Carney has also framed the crisis as evidence of a weakening rules-based order. While abroad, he warned that “hegemons are increasingly acting without constraint or respect for international norms or laws while others bear the consequences.”
He also said Canada supports “efforts to prevent Iran from obtaining a nuclear weapon and to prevent its regime from further threatening international peace and security,”
but noted that Canada “take[s] this position with regret because the current conflict is another example of the failure of the international order.”
Alongside that, Carney said that “Canada calls for a rapid de-escalation of hostilities and is prepared to assist in achieving this goal.”
Foreign Affairs Minister Anita Anand echoed the institutional emphasis at a security and defense conference in Ottawa, saying Canada calls “on all sides to respect the rules of international engagement”
and that “international law binds all parties”
in the Middle East conflict.
Pressure from right and left
Carney is also being squeezed from the other side of the aisle. After the airstrikes began, Alexandre Boulerice, the New Democratic Party’s foreign affairs critic, condemned the attacks and criticized the government’s early posture, saying the NDP “strongly condemns the American and Israeli bombings of Iran”

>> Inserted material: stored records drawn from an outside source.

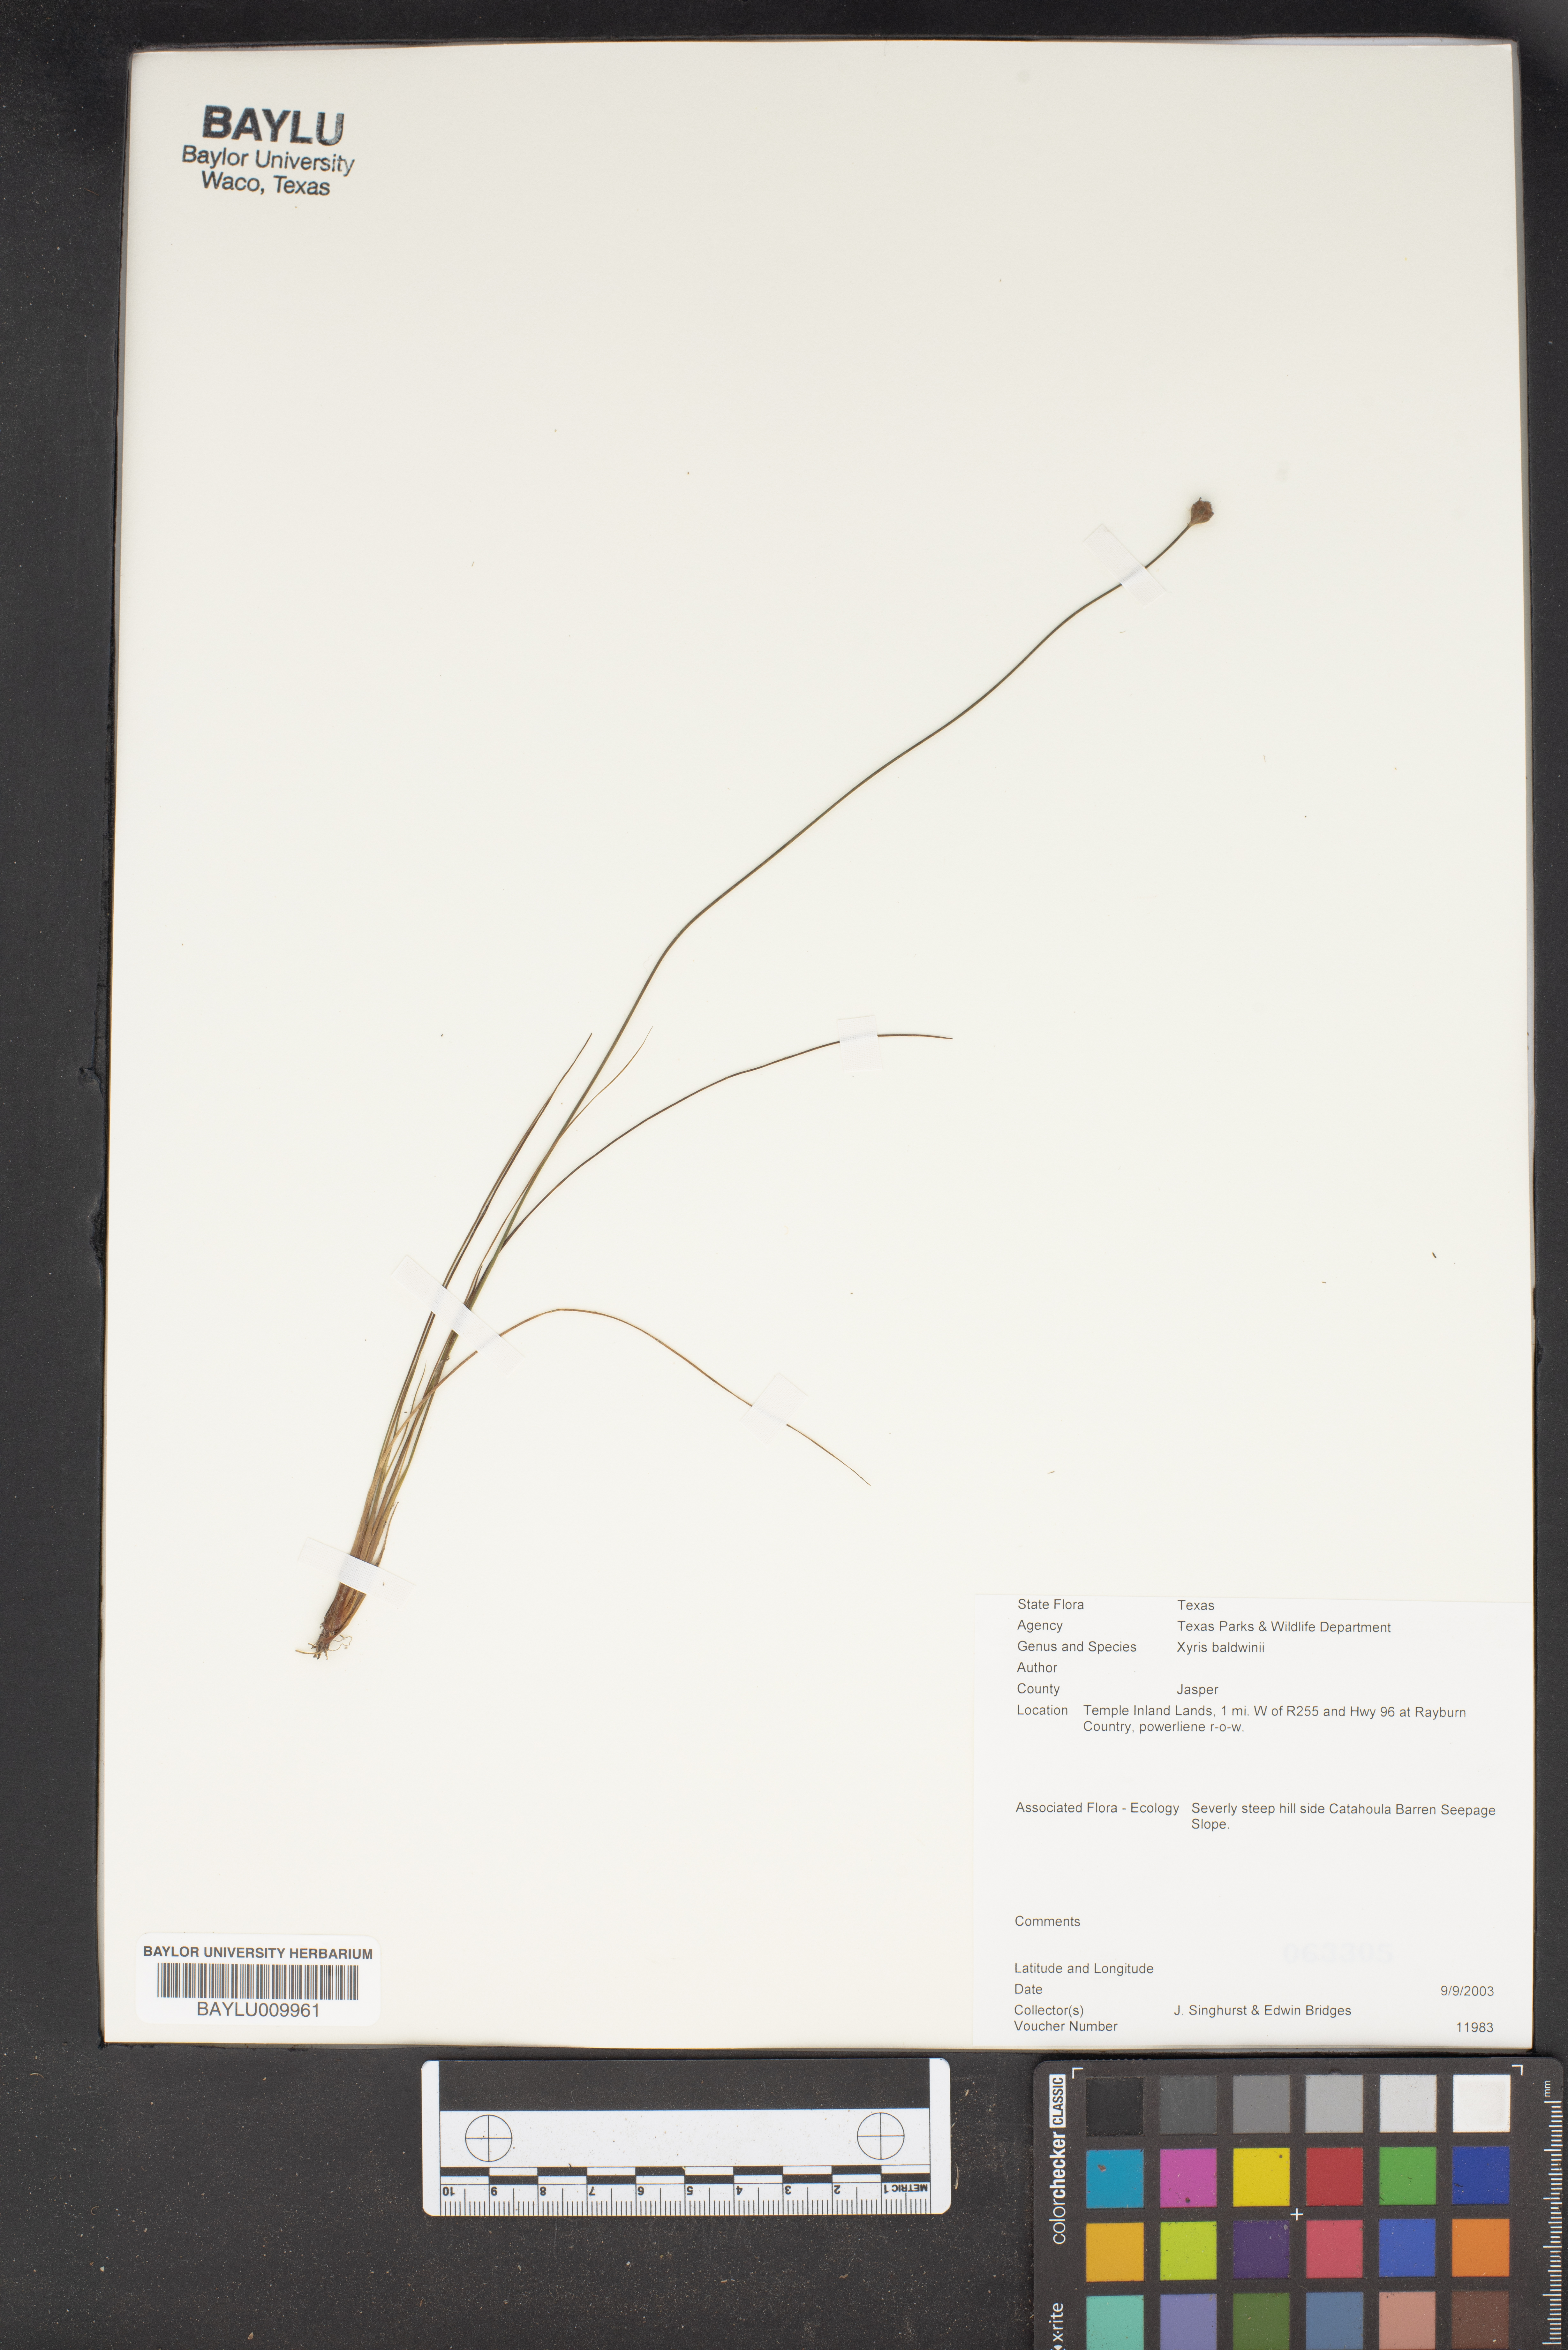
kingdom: Plantae
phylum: Tracheophyta
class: Liliopsida
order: Poales
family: Xyridaceae
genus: Xyris
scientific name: Xyris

and “deplores the Carney government’s decision to blindly support this dangerous venture by Israel and Donald Trump's administration. We want Canada to be a voice for diplomacy, peace and international law.”
Public opinion data suggests why the prime minister may be searching for a politically survivable middle ground. An Angus Reid Institute poll of 1,619 respondents released Tuesday found 49% of Canadians opposed the U.S.-Israeli airstrikes against Iran, while 34% were supportive.
The U.S. factor
Even without Iran, Ottawa and Washington have been navigating a complicated stretch. Carney recently pushed back publicly after President Donald Trump asserted that “Canada lives because of the United States,”
a remark Carney rejected, according to Fox News.
Against that backdrop, Hashemi argued Carney’s latest comments may reflect a desire to keep the Iran dispute from widening into something more enduring. He told Fox News Digital the prime minister appears intent on ensuring “it doesn’t create a deeper rupture with the United States than already exists.”
Clarity gap
Carney’s critics are not merely challenging the government’s policy preferences, but the consistency of its presentation. When a leader signals support for the strike’s aims while also stressing the absence of U.N. engagement and allied consultation, and then adds that participation cannot be categorically ruled out, opponents have room to argue that Canada’s position is still unsettled.
For Carney, the immediate stakes are domestic confidence and international credibility, especially at a moment when Canada is calling for rapid de-escalation and saying it is prepared to assist in achieving that goal, while also trying to manage a strained and indispensable relationship with Washington.